PR measurement and why you should marry a statistician

About the author

Paul Noble FCIPR is co-author of Evaluating Public Relations and has contributed the research and evaluation chapter in Exploring Public Relations.

I’m a great fan of the Integrated Evaluation Framework launched by AMEC in 2016, and fine tuned earlier this year.

Why? Well it’s an online tool that that is available to everybody; you don’t have to be a member of AMEC to access it. And it gets better in that it’s simple and free – now that’s my sort of resource!

I’m tempted to say that the devil is in the detail, but the devil has come nowhere near it. Instead, the strength of the framework is in the detail, specifically the guidance supplied in the excellent supporting documentation that underpins it. I’m a fan of the taxonomy developed for AMEC by Professor Jim Macnamara.

So, what I’ve done is trawled through the taxonomy and thrown in a few thoughts of my own to come up with nine steps to evaluation wisdom:

Do some proper situational and audience analysis before you start. Use PEST & SWOT analyses as well as stakeholder mapping. Don’t consign them to an appendix, take the revolutionary step of using them to inform your communications instead.
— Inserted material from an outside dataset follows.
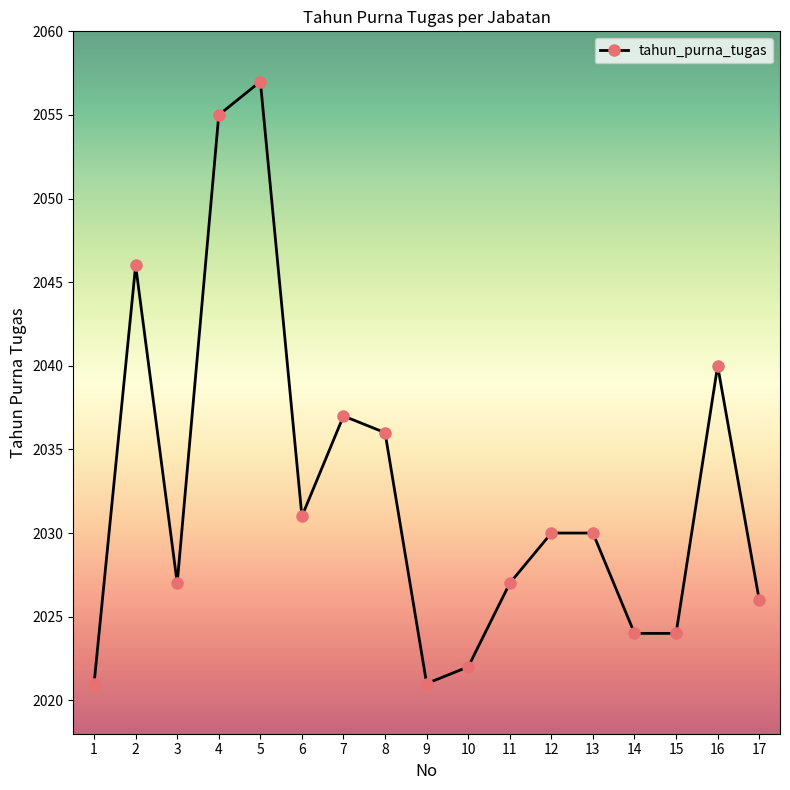

How many data points does each series have?

17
  1. Distinguish outputs, outtakes and outcomes.
  2. Focus on baselines (starting points) and benchmarks – comparative evaluation works well.
  3. Real women and real men use SMART objectives. Any other sort of objective is for wimps.
  4. Use the taxonomy to put concepts, metrics, methods and the like in the right place at the right time.
  5. Not all evaluation can measure impact, particularly in the short term. I like to separate intermediate outcomes (months) and long-term outcomes (years).
  6. Evaluating organisational, stakeholder and societal impacts requires an understanding of causation, correlations and econometrics.
  7. The taxonomy gives you the key rules of causation. For the rest, you will need to marry a statistician – your current partner won’t mind because when you retire and get back together again you’ll be rich.
  8. Do some proper research. And if you can’t, then piggyback on research others are doing (in the spirit of an omnibus survey). If that doesn’t work ask a passing expert who knows what is going on.
  9. Remember it’s all an iterative process. Tracking outputs will enable you to adjust your processes. Learn from outcome evaluation to improve the next campaign(s).

Finally, a tiny footnote about AMEC. It’s a rarity in changing its name but not its acronym. It is the international Association for the Measurement and Evaluation of Communications. It was the Association of Media Evaluation Companies. Not as trivial a point as it might seem: the change illustrates the positive developments in the communications evaluation industry over recent years.